To-do item: If an entry holds a picture, skip the picture but copy everything else exactly.

Records supplied:
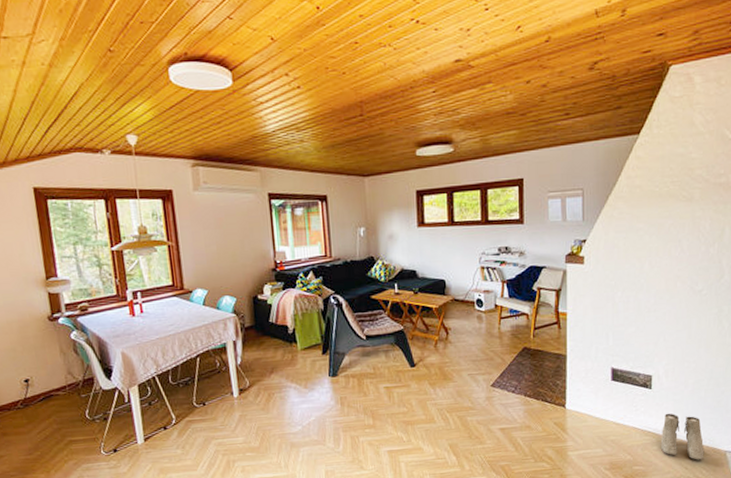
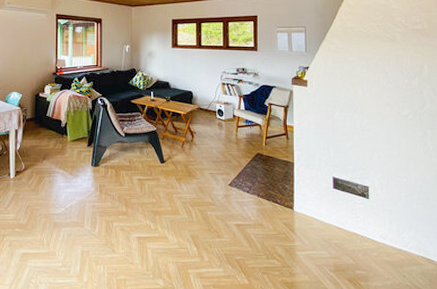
boots: present [660,413,705,460] -> none [379,222,420,269]

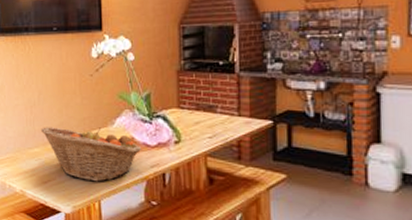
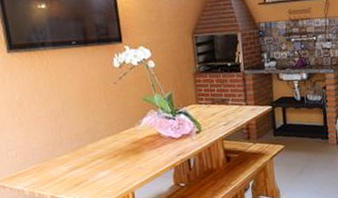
fruit basket: present [40,127,141,182] -> none [67,128,167,177]

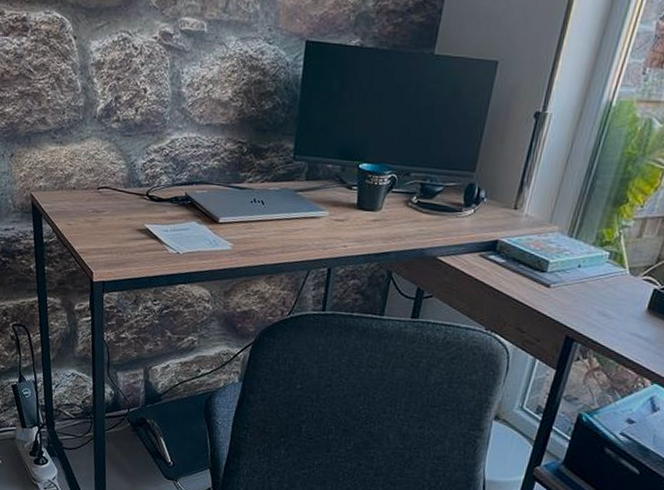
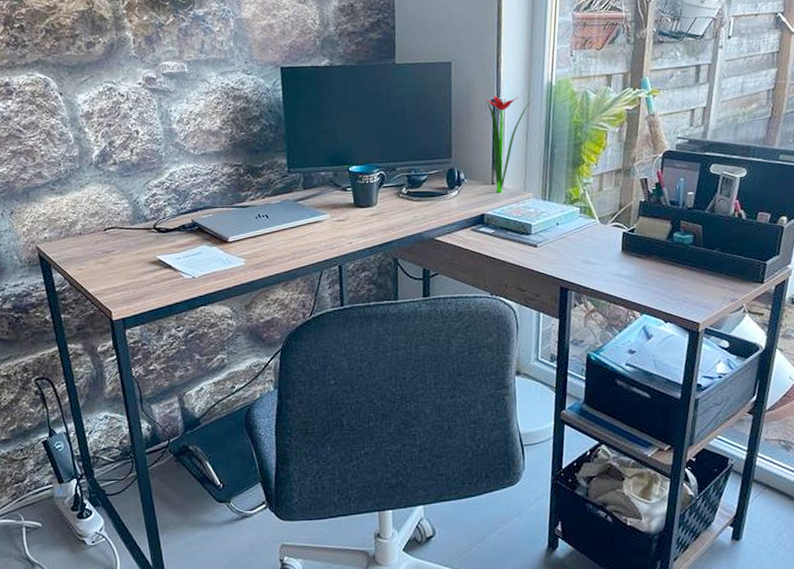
flower: none [517,108,583,220] -> present [485,96,532,193]

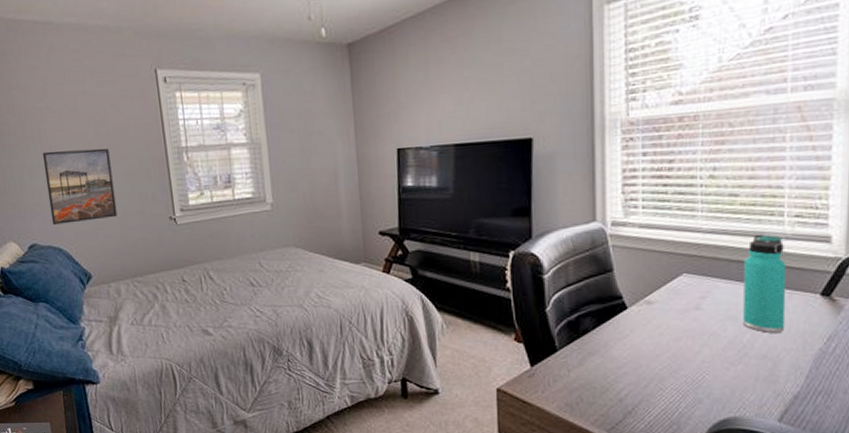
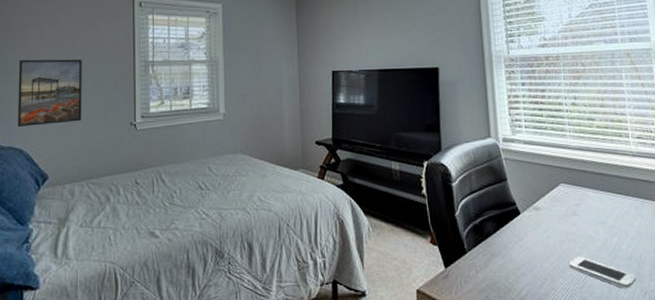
smartphone: none [683,354,768,390] -> present [568,256,636,289]
thermos bottle: present [743,233,787,333] -> none [605,151,643,236]

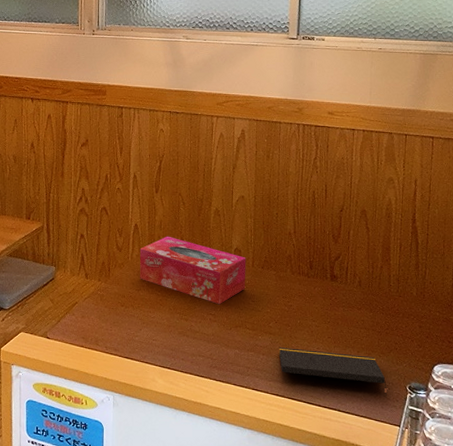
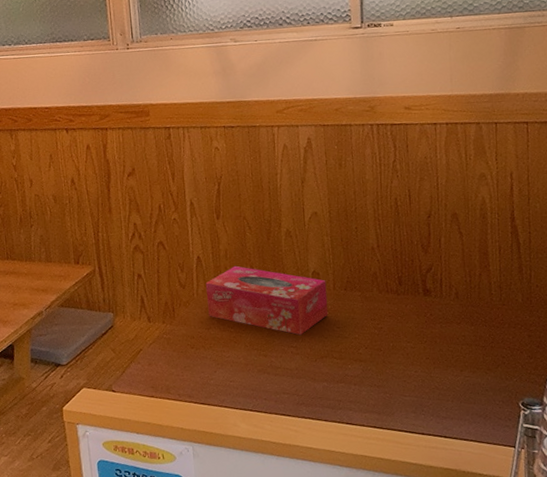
notepad: present [278,346,387,396] -> none [371,374,498,416]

Solved exercise:
boots: present [660,413,705,460] -> none [379,222,420,269]

fruit basket: present [40,127,141,182] -> none [67,128,167,177]

flower: none [517,108,583,220] -> present [485,96,532,193]

smartphone: none [683,354,768,390] -> present [568,256,636,289]
thermos bottle: present [743,233,787,333] -> none [605,151,643,236]

notepad: present [278,346,387,396] -> none [371,374,498,416]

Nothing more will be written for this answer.